Также есть картины, на которых Агата стыдливо прикрывает изувеченную грудь окровавленной полой одеяния. Эти изображения точнее всего передают состояние измученной женщины. Это темные полотна, они вызывают отвращение и жалость. Как если бы я наткнулась на окровавленную тряпку в ворохе мусора. Насколько эти изображения ужасны, настолько они и притягательны. Когда ты видишь что-то страшное, ты не можешь оторвать глаз. Ты хочешь смотреть и испытывать плотский ужас все сильнее и сильнее.
В целомудренной православной традиции Агату, то есть Агафью, изображают без анатомических особенностей пыток. Она обычная мученица и чудотворница. В детском мультике про святую Агафью ее пытают спиной к смотрящим, но в темнице Агафья стоит лицом и на ее платье видны бурые кровавые разводы.
Мама умерла восемнадцатого февраля, в день памяти святой Агафьи. А сицилийцы любят Агату за ее способность спасать от огня. Они выносили мощи Агаты во времена извержений вулканов и спасались. Я кремировала маму через два дня после ее смерти. В капсуле с ее прахом остались недогоревшие фрагменты костей, я слышала, как они постукивали о плотный пластик, когда вертела капсулу в руках. Печка волгоградского крематория не такая хорошая, как обещали в видеоролике: она не смогла сжечь в однородный прах небольшое мамино тело. Я думаю, что этот кусочек – ее бедренная кость или фрагмент черепа. Мне даже хотелось вскрыть капсулу и посмотреть, что же это за маленькая твердая косточка не далась огню. Но так делать неприлично, нельзя тревожить прах. Я только иногда вытаскивала капсулу из урны и двигала ею, как большим черным маракасом. Этот звук успокаивал меня.

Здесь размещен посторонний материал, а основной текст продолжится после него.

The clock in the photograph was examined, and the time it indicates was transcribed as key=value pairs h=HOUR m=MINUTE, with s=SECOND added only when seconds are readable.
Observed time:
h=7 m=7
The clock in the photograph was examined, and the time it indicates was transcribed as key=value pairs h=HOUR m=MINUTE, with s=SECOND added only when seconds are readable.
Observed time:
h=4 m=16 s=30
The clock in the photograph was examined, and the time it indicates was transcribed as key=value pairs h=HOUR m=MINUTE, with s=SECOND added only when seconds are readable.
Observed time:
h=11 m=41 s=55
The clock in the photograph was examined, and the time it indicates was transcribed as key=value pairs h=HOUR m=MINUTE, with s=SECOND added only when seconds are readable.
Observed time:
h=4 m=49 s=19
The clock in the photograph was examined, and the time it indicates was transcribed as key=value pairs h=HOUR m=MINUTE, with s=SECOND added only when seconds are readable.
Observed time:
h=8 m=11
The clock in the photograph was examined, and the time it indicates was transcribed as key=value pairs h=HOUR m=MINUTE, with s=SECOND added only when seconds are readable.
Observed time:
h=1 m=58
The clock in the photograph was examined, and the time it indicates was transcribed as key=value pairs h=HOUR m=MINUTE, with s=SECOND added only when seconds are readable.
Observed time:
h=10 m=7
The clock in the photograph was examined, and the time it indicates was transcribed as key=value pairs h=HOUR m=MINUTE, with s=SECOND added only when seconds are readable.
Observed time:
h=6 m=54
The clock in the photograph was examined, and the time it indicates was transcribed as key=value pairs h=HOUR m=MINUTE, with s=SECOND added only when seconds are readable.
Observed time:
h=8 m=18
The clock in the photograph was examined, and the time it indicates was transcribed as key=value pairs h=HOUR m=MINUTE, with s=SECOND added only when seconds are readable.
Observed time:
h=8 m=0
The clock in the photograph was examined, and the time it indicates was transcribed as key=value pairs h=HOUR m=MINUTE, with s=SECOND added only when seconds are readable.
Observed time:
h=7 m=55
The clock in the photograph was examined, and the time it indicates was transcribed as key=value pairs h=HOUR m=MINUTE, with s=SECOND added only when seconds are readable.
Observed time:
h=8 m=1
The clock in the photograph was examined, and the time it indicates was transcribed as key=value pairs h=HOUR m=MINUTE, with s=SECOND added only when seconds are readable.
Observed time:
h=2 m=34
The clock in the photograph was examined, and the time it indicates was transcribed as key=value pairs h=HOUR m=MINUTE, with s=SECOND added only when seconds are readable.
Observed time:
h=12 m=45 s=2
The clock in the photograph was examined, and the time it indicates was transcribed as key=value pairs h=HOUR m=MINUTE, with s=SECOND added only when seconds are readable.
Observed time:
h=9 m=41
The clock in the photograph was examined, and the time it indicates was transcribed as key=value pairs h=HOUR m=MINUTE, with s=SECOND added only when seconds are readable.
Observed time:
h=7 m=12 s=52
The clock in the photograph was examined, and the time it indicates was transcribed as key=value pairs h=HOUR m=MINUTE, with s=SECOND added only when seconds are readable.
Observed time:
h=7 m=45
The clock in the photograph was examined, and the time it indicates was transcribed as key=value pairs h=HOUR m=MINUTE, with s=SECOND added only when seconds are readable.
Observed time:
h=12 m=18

Моя тетка сказала, что мне следует пойти к нотариусу, чтобы оформить квартиру на себя. Я решила это сделать на следующий день после прощания и пришла в контору с кожаными диванами. Секретарша сказала, что контора работает до четырех, а я пришла за пятнадцать минут до закрытия, но она все равно может проводить меня к нотариусу, чтобы я задала все вопросы.
Нотариус спросила меня, когда умерла моя мама, прошло ли полгода. Я ответила, что мама умерла два дня назад. В кабинете стало тихо, секретарши, нотариус и несколько посетителей, которые сидели в очереди на выдачу документов, затихли и посмотрели на меня. Я была ужасной дочерью, которая сразу после смерти матери прискакала в нотариальную контору оформлять наследство.
Мне не было неловко. Нотариус сказала, что нужно пойти в «Мои документы» и выписать маму из квартиры. В «Моих документах» не было ксерокса, и сотрудница попросила принести ксерокопию свидетельства о смерти, которую можно было сделать в киоске у автобусной остановки.
Но облепленный объявлениями о покупке квартир и найме на работу киоск был закрыт. Автор объявления обещал шестьдесят тысяч в неделю. Где это видано, подумала я, чтобы в маленьком южном городе платили за неквалифицированный труд по шестьдесят тысяч в неделю. Врут. Или что-то незаконное, подумала я, наркотики, наверное. Обед в киоске не кончался, хотя на картонке, прилепленной с внутренней стороны стеклянной двери, было написано, что обед на пятнадцать минут. Я стояла на ветру уже полчаса, купила сигареты и выкурила две из новой пачки и одну из старой. Сигареты из новой пачки были хуже на вкус. Паленые, подумала я. Хотя что такое не паленые сигареты, я не знаю, может быть, они все паленые. Просто одни сигареты хуже, другие лучше. К двери киоска подошла старушка с папкой и несколько раз дернула дверь. Потом подняла глаза и увидела, что киоск на обеде. Она спросила, давно ли я здесь. Я сказала, что стою тут минут двадцать пять, тогда старушка отряхнула испачканный о дверь рукав и осталась стоять со мной. Мне некуда было спешить, я могла ждать человека из киоска сколько угодно. Самолет все равно только завтра днем, а к нотариусу я бы уже не успела.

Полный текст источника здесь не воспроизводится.